On October 19, a four-person gang raided the Louvre, the world's most-visited art museum, in broad daylight, taking just seven minutes to steal jewellery worth an estimated $102 million before fleeing on scooters.
The thieves parked a moving truck with a ladder below the museum's Apollo Gallery housing the French crown jewels, ascended in a bucket, broke a window and used angle grinders to cut into glass display booths containing the treasures.
The four already charged over the theft include three men and a woman.
One of those men, a 37-year-old, was in a couple with the woman and they have children, Beccuau said earlier this month.
The couple were arrested after their DNA was found in the basket lift used during the robbery.
The man's criminal record contained 11 previous convictions, most of them for theft, she said.
The first two men arrested earlier were also known to the police for having committed thefts. Both lived in the northeastern Paris suburb of Aubervilliers.
The thieves dropped a diamond- and emerald-studded crown that once belonged to Empress Eugenie, the wife of Napoleon III, as they escaped.
But they made off with eight other items of jewellery including an emerald-and-diamond necklace that Napoleon I gave his second wife, Empress Marie-Louise.
The loot has still not been found.
The audacious heist made headlines worldwide and spotlighted museum security in France, which has seen a series of break-ins at cultural institutions.

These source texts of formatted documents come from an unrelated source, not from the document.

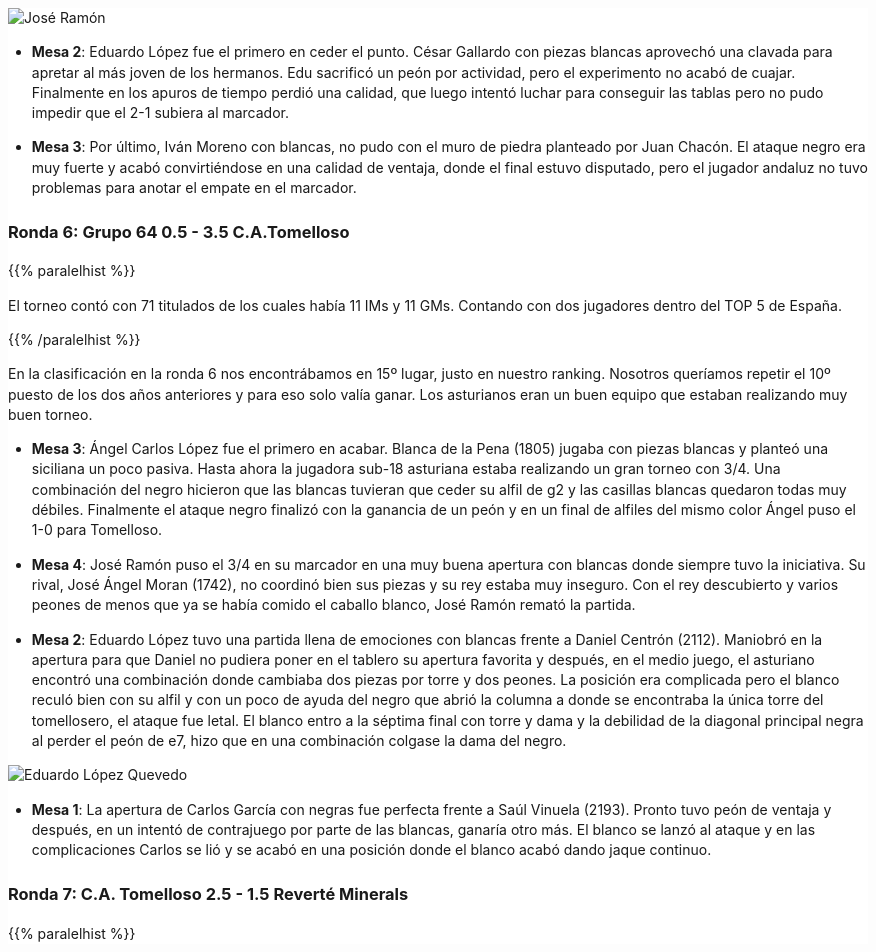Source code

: ![José Ramón](/images/ceclub2division2017/joseramon.jpg)

* __Mesa 2__: Eduardo López fue el primero en ceder el punto. César Gallardo con piezas blancas aprovechó una clavada para apretar al más joven de los hermanos. Edu sacrificó un peón por actividad, pero el experimento no acabó de cuajar. Finalmente en los apuros de tiempo perdió una calidad, que luego intentó luchar para conseguir las tablas pero no pudo impedir que el 2-1 subiera al marcador.

* __Mesa 3__: Por último, Iván Moreno con blancas, no pudo con el muro de piedra planteado por Juan Chacón. El ataque negro era muy fuerte y acabó convirtiéndose en una calidad de ventaja, donde el final estuvo disputado, pero el jugador andaluz no tuvo problemas para anotar el empate en el marcador.

### Ronda 6: Grupo 64 0.5 - 3.5 C.A.Tomelloso

{{% paralelhist %}}

El torneo contó con 71 titulados de los cuales había 11 IMs y 11 GMs. Contando con dos jugadores dentro del TOP 5 de España. 

{{% /paralelhist %}}

En la clasificación en la ronda 6 nos encontrábamos en 15º lugar, justo en nuestro ranking. Nosotros queríamos repetir el 10º puesto de los dos años anteriores y para eso solo valía ganar. Los asturianos eran un buen equipo que estaban realizando muy buen torneo.

* __Mesa 3__: Ángel Carlos López fue el primero en acabar. Blanca de la Pena (1805) jugaba con piezas blancas y planteó una siciliana un poco pasiva. Hasta ahora la jugadora sub-18 asturiana estaba realizando un gran torneo con 3/4. Una combinación del negro hicieron que las blancas tuvieran que ceder su alfil de g2 y las casillas blancas quedaron todas muy débiles. Finalmente el ataque negro finalizó con la ganancia de un peón y en un final de alfiles del mismo color Ángel puso el 1-0 para Tomelloso.

* __Mesa 4__: José Ramón puso el 3/4 en su marcador en una muy buena apertura con blancas donde siempre tuvo la iniciativa. Su rival, José Ángel Moran (1742), no coordinó bien sus piezas y su rey estaba muy inseguro. Con el rey descubierto y varios peones de menos que ya se había comido el caballo blanco, José Ramón remató la partida.

* __Mesa 2__: Eduardo López tuvo una partida llena de emociones con blancas frente a Daniel Centrón (2112). Maniobró en la apertura para que Daniel no pudiera poner en el tablero su apertura favorita y después, en el medio juego, el asturiano encontró una combinación donde cambiaba dos piezas por torre y dos peones. La posición era complicada pero el blanco reculó bien con su alfil y con un poco de ayuda del negro que abrió la columna a donde se encontraba la única torre del tomellosero, el ataque fue letal. El blanco entro a la séptima final con torre y dama y la debilidad de la diagonal principal negra al perder el peón de e7, hizo que en una combinación colgase la dama del negro.

![Eduardo López Quevedo](/images/ceclub2division2017/edu.jpg)

* __Mesa 1__: La apertura de Carlos García con negras fue perfecta frente a Saúl Vinuela (2193). Pronto tuvo peón de ventaja y después, en un intentó de contrajuego por parte de las blancas, ganaría otro más. El blanco se lanzó al ataque y en las complicaciones Carlos se lió y se acabó en una posición donde el blanco acabó dando jaque continuo.

### Ronda 7: C.A. Tomelloso 2.5 - 1.5 Reverté Minerals

{{% paralelhist %}}
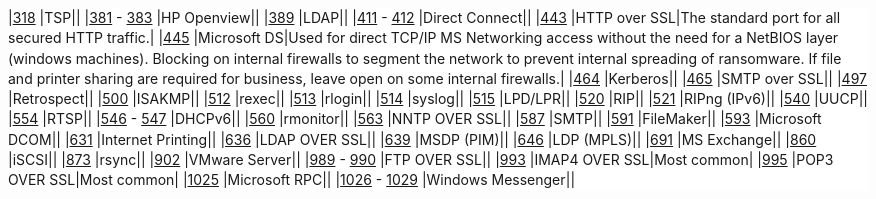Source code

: |[318](https://www.speedguide.net/port.php?port=318)	|TSP||
|[381](https://www.speedguide.net/port.php?port=381) - [383](https://www.speedguide.net/port.php?port=383)	|HP Openview||
|[389](https://www.speedguide.net/port.php?port=389)	|LDAP||
|[411](https://www.speedguide.net/port.php?port=411) - [412](https://www.speedguide.net/port.php?port=412)	|Direct Connect||
|[443](https://www.speedguide.net/port.php?port=443)	|HTTP over SSL|The standard port for all secured HTTP traffic.|
|[445](https://www.speedguide.net/port.php?port=445)	|Microsoft DS|Used for direct TCP/IP MS Networking access without the need for a NetBIOS layer (windows machines). Blocking on internal firewalls to segment the network to prevent internal spreading of ransomware. If file and printer sharing are required for business, leave open on some internal firewalls.|
|[464](https://www.speedguide.net/port.php?port=464)	|Kerberos||
|[465](https://www.speedguide.net/port.php?port=465)	|SMTP over SSL||
|[497](https://www.speedguide.net/port.php?port=497)	|Retrospect||
|[500](https://www.speedguide.net/port.php?port=500)	|ISAKMP||
|[512](https://www.speedguide.net/port.php?port=512)	|rexec||
|[513](https://www.speedguide.net/port.php?port=513)	|rlogin||
|[514](https://www.speedguide.net/port.php?port=514)	|syslog||
|[515](https://www.speedguide.net/port.php?port=515)	|LPD/LPR||
|[520](https://www.speedguide.net/port.php?port=520)	|RIP||
|[521](https://www.speedguide.net/port.php?port=521)	|RIPng (IPv6)||
|[540](https://www.speedguide.net/port.php?port=540)	|UUCP||
|[554](https://www.speedguide.net/port.php?port=554)	|RTSP||
|[546](https://www.speedguide.net/port.php?port=546) - [547](https://www.speedguide.net/port.php?port=547)	|DHCPv6||
|[560](https://www.speedguide.net/port.php?port=560)	|rmonitor||
|[563](https://www.speedguide.net/port.php?port=563)	|NNTP OVER SSL||
|[587](https://www.speedguide.net/port.php?port=587)	|SMTP||
|[591](https://www.speedguide.net/port.php?port=591)	|FileMaker||
|[593](https://www.speedguide.net/port.php?port=593)	|Microsoft DCOM||
|[631](https://www.speedguide.net/port.php?port=631)	|Internet Printing||
|[636](https://www.speedguide.net/port.php?port=636)	|LDAP OVER SSL||
|[639](https://www.speedguide.net/port.php?port=639)	|MSDP (PIM)||
|[646](https://www.speedguide.net/port.php?port=646)	|LDP (MPLS)||
|[691](https://www.speedguide.net/port.php?port=691)	|MS Exchange||
|[860](https://www.speedguide.net/port.php?port=860)	|iSCSI||
|[873](https://www.speedguide.net/port.php?port=873)	|rsync||
|[902](https://www.speedguide.net/port.php?port=902)	|VMware Server||
|[989](https://www.speedguide.net/port.php?port=989) - [990](https://www.speedguide.net/port.php?port=513)	|FTP OVER SSL||
|[993](https://www.speedguide.net/port.php?port=993)	|IMAP4 OVER SSL|Most common|
|[995](https://www.speedguide.net/port.php?port=995)	|POP3 OVER SSL|Most common|
|[1025](https://www.speedguide.net/port.php?port=1025)	|Microsoft RPC||
|[1026](https://www.speedguide.net/port.php?port=1026) - [1029](https://www.speedguide.net/port.php?port=1029)	|Windows Messenger||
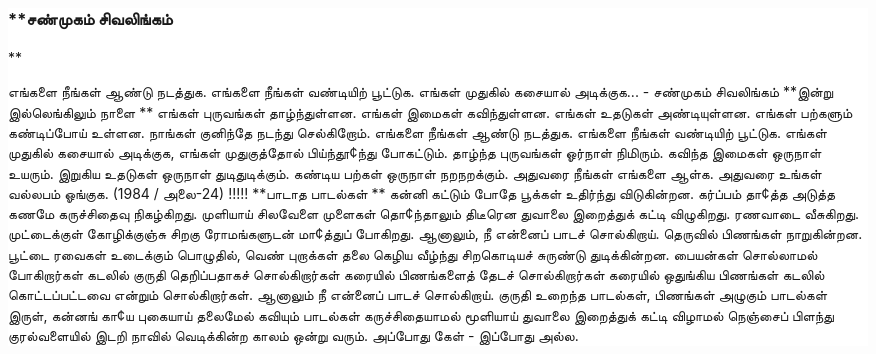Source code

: ### **சண்முகம் சிவலிங்கம்
**

எங்களை நீங்கள் ஆண்டு நடத்துக.
எங்களை நீங்கள் வண்டியிற் பூட்டுக.
எங்கள் முதுகில் கசையால் அடிக்குக... - சண்முகம் சிவலிங்கம்
**இன்று இல்லெங்கிலும் நாளை
**
எங்கள் புருவங்கள் தாழ்ந்துள்ளன.
எங்கள் இமைகள் கவிந்துள்ளன.
எங்கள் உதடுகள் அண்டியுள்ளன.
எங்கள் பற்களும் கண்டிப்போய் உள்ளன.
நாங்கள் குனிந்தே நடந்து செல்கிறோம்.
எங்களை நீங்கள் ஆண்டு நடத்துக.
எங்களை நீங்கள் வண்டியிற் பூட்டுக.
எங்கள் முதுகில் கசையால் அடிக்குக,
எங்கள் முதுகுத்தோல் பிய்ந்தூ¢ந்து போகட்டும்.
தாழ்ந்த புருவங்கள் ஓர்நாள் நிமிரும்.
கவிந்த இமைகள் ஒருநாள் உயரும்.
இறுகிய உதடுகள் ஒருநாள் துடிதுடிக்கும்.
கண்டிய பற்கள் ஒருநாள் நறநறக்கும்.
அதுவரை நீங்கள் எங்களை ஆள்க.
அதுவரை உங்கள் வல்லபம் ஓங்குக.
(1984 / அலை-24)
!!!!!
**பாடாத பாடல்கள்
**
கன்னி கட்டும் போதே
பூக்கள் உதிர்ந்து விடுகின்றன.
கர்ப்பம் தா¢த்த அடுத்த கணமே
கருச்சிதைவு நிகழ்கிறது.
முளியாய் சிலவேளை முளைகள் தொ¢ந்தாலும்
திடீரென
துவாலை இறைத்துக் கட்டி விழுகிறது.
ரணவாடை வீசுகிறது.
முட்டைக்குள் கோழிக்குஞ்சு
சிறகு ரோமங்களுடன் மா¢த்துப் போகிறது.
ஆனாலும், நீ என்னைப் பாடச் சொல்கிறாய்.
தெருவில் பிணங்கள் நாறுகின்றன.
பூட்டை ரவைகள் உடைக்கும் பொழுதில்,
வெண் புறாக்கள்
தலை கெழிய வீழ்ந்து
சிறகொடியச் சுருண்டு துடிக்கின்றன.
பையன்கள் சொல்லாமல் போகிறார்கள்
கடலில் குருதி தெறிப்பதாகச் சொல்கிறார்கள்
கரையில் பிணங்களைத் தேடச் சொல்கிறார்கள்
கரையில் ஒதுங்கிய பிணங்கள்
கடலில் கொட்டப்பட்டவை என்றும் சொல்கிறார்கள்.
ஆனாலும்
நீ என்னைப் பாடச் சொல்கிறாய்.
குருதி உறைந்த பாடல்கள்,
பிணங்கள் அழுகும் பாடல்கள்
இருள்,
கன்னங் கா¢ய புகையாய்
தலைமேல் கவியும் பாடல்கள்
கருச்சிதையாமல்
மூளியாய்
துவாலை இறைத்துக் கட்டி விழாமல்
நெஞ்சைப் பிளந்து
குரல்வளையில் இடறி
நாவில் வெடிக்கின்ற காலம் ஒன்று வரும்.
அப்போது கேள் -
இப்போது அல்ல.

France's highest audit institution earlier in November said in a cutting report that the Louvre had prioritised rendering the museum more attractive, including by acquiring more artworks, at the expense of security.
The museum's director has pledged more police and security cameras, acknowledging failings that led to the theft in an appearance before lawmakers.
Adding to its current woes, the Louvre last week announced the temporary closure of one of its galleries due to safety concerns over a ceiling.
The incident underlined the dilapidated state of some of the structures, as well as the challenges of welcoming millions of people every year in a historic building that mostly dates back to the Renaissance era.